Operation American Spring
On Friday, Washington witnessed the dawn—and probably the dusk—of Operation American Spring, a populist protest that was supposed to involve millions of patriots occupying the National Mall nonviolently until the president and various other high officials agreed to resign. Turnout was a bit lower than the organizers anticipated: Instead of 10 to 20 million revolutionaries, they got a couple hundred. The National Journal's dispatch from the fizzled insurrection makes it all sound rather charming, with a woman called Momma Bear stepping up to take charge of the march when it became clear that the formal organizers weren't quite up to the task. The issues inspiring the crowd included Benghazi, the Bundy ranch, and the general state of the U.S. Constitution.
But the detail that leaped out at me was this:
Two hundred people or so, largely white and near the age of retirement, milled around among a few scattered college-age kids, many of whom donned Guy Fawkes masks.
Warrior
Guy Fawkes masks! At this point those things have taken on enough contradictory meanings to fuel a dozen semioticians' PhD theses.
Maybe the meanings aren't completely contradictory. Those V for Vendetta masks tend to show up in networked, decentralized movements that directly defy authority: Anonymous, Occupy, the Indignados, the Arab Spring. Operation American Spring was clearly modeled on both the Arab Spring and Occupy, a fact that dismayed the protest's critics on the right. Should it be surprising that some of the demonstrators decided that this was how to dress for the part?

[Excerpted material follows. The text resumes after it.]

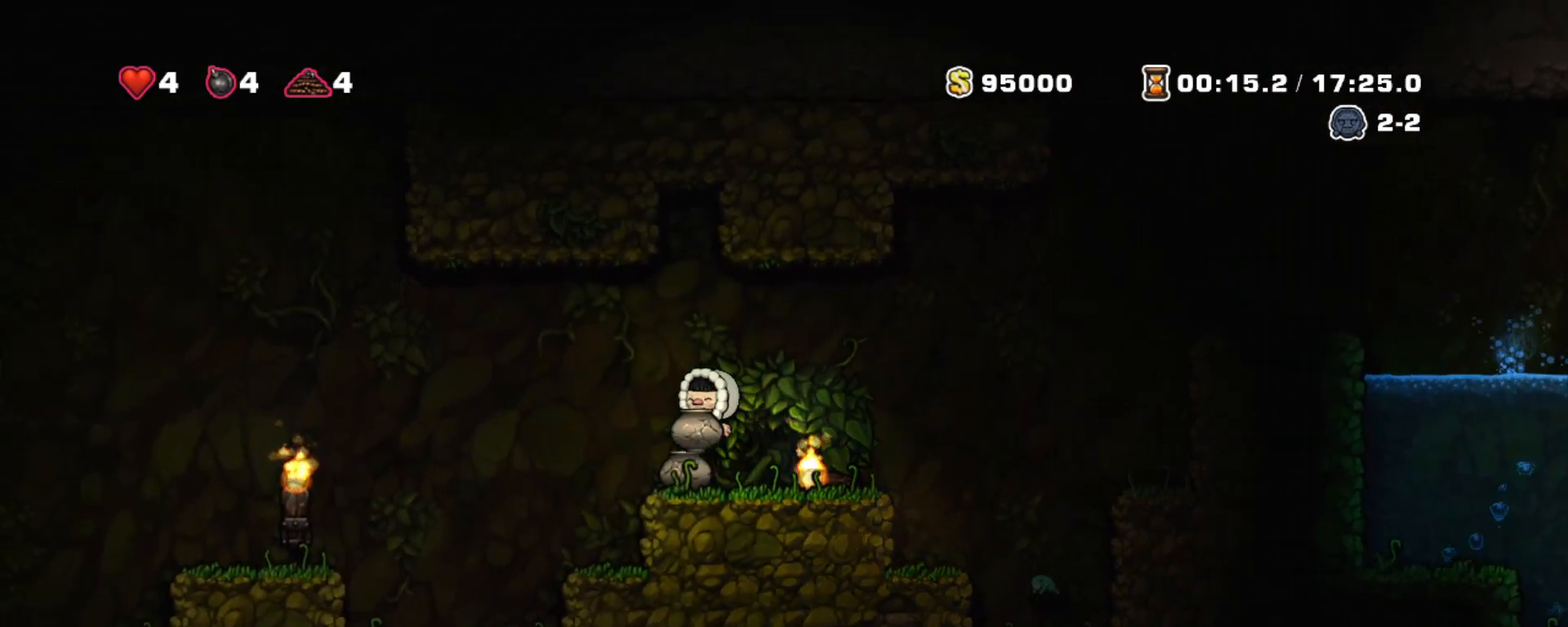
{"keys": ["down", "shift", "x", "z"], "events": [[83, "down", "down"], [183, "x", "down"], [283, "x", "up"], [417, "x", "down"], [500, "z", "down"]]}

But even that common ground might be slipping away: Twitter's telling me people put on the masks at a rally for the military regime in Egypt, and I'm hard pressed to think of anything anti-authoritarian about that. At this point someone should start a cable news show where no one is identified, everyone wears a Guy Fawkes mask, and nobody agrees about anything. It'll be like Crossfire crossed with 4chan.